Within Docker, each container runs in its own PID namespace. This means that the process started by the dockerfile will always be PID 1, and PIDs will count upwards from there.
twistd expects that PIDs are non-deterministic enough that it can check to see if another
twistd is “already running” by simply comparing to see if the PID is the same. Since, in Docker, the PID will always be 1, this check always succeeds, and
twistd thinks it shouldn’t start up. If the container exits un-cleanly,
twistd won’t get the opportunity to clean up its
.pid file, and the state will be preserved within the container’s filesystem.
Since the Docker daemon will namespace containers and prevent two matching
twistd processes from starting up at the same time anyway, the
.pid file and its related checking is not actually useful at all, so you should disable it. You can disable it by changing your command line to include the
--pidfile= option (exactly as such, nothing after the “
=“) before the plugin name. I’m not familiar with Kippo, but for
twistd web this would be
twistd --pidfile= web.
I hope that this helps!
It sounds like your pid1 in the container is not properly cleaning up after itself when it is told to stop. This likely means it does not remove its pidfile, so when you go to start the container again it refuses to start.

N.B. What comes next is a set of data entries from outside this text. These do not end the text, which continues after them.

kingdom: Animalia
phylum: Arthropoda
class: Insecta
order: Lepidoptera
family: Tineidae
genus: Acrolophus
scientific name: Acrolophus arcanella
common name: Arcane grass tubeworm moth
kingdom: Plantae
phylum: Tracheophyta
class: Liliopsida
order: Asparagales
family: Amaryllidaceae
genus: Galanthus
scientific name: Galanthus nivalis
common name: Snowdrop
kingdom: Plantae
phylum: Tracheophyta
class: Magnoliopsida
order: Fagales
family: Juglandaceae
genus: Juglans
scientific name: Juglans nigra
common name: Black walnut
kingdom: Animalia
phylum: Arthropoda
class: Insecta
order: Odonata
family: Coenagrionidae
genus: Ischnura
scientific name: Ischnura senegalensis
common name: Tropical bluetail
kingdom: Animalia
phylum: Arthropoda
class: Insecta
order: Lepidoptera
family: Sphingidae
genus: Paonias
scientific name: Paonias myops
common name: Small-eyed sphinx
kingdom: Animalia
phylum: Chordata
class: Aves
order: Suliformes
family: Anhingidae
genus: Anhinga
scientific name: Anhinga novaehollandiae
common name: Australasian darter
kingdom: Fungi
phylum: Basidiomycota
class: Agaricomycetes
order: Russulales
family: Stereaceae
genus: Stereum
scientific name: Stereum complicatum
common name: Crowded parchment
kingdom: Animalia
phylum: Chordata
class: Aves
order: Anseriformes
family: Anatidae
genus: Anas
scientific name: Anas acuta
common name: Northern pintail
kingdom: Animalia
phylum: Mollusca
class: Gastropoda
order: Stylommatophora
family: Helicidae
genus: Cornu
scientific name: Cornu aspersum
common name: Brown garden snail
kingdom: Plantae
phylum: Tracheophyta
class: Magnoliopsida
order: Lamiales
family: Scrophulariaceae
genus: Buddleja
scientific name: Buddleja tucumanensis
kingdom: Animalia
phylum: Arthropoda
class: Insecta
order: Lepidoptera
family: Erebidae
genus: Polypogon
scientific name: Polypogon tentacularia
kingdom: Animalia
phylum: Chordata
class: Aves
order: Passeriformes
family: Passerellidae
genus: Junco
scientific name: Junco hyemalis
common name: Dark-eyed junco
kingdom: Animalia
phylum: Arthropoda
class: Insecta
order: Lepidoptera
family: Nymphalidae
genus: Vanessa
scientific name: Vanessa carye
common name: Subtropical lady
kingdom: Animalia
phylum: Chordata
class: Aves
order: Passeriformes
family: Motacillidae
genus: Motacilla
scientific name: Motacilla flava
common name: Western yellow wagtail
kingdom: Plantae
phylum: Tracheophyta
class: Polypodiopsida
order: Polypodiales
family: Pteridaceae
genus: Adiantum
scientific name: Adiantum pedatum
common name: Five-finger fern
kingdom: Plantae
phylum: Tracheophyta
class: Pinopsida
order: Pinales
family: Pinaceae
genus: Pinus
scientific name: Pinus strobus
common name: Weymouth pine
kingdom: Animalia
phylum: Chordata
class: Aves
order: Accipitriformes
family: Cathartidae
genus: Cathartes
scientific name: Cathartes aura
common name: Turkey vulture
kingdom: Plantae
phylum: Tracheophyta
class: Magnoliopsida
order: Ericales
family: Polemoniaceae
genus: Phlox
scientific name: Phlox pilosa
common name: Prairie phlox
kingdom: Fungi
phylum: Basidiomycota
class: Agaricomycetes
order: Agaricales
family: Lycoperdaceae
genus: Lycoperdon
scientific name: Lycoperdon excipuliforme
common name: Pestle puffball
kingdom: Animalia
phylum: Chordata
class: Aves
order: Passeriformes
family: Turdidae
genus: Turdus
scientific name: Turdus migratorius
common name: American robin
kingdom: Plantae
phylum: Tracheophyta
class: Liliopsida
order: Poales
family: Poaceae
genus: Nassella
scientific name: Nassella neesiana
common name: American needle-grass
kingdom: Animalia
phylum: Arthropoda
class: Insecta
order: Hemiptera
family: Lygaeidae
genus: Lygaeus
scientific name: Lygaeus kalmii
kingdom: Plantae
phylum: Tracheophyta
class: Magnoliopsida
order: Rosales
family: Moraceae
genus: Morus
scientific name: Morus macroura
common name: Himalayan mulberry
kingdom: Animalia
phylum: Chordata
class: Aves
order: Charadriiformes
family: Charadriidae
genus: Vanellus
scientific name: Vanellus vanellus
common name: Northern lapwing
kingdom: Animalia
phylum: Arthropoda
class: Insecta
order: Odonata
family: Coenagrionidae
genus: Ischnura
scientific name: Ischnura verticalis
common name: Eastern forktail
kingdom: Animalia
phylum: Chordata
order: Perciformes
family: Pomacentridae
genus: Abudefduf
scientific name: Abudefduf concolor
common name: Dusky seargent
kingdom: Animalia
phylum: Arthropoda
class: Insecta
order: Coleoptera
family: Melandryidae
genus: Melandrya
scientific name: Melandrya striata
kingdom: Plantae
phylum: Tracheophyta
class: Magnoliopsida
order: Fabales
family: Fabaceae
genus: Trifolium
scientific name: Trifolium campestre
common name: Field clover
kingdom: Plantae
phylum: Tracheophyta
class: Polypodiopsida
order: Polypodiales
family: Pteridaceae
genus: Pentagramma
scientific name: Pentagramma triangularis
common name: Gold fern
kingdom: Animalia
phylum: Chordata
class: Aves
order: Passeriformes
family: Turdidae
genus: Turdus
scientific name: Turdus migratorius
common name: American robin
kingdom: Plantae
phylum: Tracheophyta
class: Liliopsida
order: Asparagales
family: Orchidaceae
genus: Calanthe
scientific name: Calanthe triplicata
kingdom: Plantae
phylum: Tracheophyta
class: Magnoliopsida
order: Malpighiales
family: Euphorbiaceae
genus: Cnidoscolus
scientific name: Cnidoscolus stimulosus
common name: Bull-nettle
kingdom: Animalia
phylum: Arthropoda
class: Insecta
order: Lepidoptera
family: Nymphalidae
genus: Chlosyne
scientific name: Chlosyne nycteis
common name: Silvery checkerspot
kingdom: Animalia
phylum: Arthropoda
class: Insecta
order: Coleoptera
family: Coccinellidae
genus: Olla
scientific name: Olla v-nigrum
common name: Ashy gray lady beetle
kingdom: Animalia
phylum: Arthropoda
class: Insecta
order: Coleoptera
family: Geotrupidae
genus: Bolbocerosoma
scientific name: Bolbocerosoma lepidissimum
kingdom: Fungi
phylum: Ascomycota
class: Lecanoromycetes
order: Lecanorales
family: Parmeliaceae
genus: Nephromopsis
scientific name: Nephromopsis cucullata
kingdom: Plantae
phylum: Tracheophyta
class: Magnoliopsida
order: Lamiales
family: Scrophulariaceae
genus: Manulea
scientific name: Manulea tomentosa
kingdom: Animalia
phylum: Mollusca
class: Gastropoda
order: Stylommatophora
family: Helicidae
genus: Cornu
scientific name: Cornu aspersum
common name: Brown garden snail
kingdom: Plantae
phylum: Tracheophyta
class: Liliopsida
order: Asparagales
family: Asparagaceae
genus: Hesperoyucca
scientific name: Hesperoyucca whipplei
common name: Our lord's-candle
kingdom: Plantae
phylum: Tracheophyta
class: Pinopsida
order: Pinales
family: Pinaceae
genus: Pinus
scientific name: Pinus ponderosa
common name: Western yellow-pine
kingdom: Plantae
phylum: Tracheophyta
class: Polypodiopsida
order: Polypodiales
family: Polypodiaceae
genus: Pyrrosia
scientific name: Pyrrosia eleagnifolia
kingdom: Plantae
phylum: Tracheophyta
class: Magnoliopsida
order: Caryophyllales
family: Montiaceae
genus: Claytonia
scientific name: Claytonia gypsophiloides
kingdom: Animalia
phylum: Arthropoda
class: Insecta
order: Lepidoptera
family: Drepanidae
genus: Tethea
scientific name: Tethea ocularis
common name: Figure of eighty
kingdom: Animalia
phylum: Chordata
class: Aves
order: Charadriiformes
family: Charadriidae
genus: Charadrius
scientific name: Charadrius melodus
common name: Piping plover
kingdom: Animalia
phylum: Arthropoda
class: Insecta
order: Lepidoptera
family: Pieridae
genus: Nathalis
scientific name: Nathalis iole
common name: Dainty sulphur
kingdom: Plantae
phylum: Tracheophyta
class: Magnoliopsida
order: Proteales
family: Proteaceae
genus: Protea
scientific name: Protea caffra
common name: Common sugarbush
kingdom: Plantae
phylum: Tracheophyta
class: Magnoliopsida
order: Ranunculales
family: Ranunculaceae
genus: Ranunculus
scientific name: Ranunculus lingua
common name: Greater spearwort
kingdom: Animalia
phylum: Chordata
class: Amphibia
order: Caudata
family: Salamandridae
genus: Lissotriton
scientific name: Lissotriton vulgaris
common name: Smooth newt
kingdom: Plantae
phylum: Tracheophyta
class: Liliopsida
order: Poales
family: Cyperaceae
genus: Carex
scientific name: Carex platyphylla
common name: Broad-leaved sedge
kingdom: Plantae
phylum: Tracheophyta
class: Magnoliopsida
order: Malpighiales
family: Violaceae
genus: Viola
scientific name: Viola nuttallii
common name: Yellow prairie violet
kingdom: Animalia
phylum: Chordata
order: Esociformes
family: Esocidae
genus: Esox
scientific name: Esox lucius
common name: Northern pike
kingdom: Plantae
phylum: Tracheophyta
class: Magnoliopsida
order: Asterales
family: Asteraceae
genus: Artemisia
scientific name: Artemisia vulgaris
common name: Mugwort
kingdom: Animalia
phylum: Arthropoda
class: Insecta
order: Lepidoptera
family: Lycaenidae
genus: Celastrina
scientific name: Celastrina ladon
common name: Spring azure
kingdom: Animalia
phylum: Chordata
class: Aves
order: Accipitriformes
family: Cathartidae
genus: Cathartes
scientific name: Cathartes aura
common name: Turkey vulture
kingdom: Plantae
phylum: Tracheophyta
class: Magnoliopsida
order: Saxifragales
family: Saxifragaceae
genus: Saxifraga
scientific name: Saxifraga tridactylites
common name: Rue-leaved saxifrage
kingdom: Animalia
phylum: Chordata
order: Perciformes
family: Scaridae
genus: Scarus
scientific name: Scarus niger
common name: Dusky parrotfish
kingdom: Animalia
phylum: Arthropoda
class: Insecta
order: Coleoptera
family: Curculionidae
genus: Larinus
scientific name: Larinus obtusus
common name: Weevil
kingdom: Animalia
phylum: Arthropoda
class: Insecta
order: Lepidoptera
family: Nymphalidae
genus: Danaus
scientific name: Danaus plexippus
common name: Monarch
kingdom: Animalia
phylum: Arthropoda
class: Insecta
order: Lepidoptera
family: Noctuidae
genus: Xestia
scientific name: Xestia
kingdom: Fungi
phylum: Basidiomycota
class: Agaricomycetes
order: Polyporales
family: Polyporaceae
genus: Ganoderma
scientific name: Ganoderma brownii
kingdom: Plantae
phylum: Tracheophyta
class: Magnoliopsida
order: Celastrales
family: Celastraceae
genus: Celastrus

One way to handle this may be to introduce something like supervisord that can handle receiving the stop signal, and then gracefully shut down the kippo server.
Another solution might be to simply start the container in read-only mode. In read-only mode, the container doesn’t get a write layer, and the root filesystem is simply read-only. Kippo may, however, refuse to start if it can’t create a pidfile to begin with. (see
docker run --read-only)
Yet another solution would be to set up an ENTRYPOINT script that removes the pidfile before calling exec on kippo.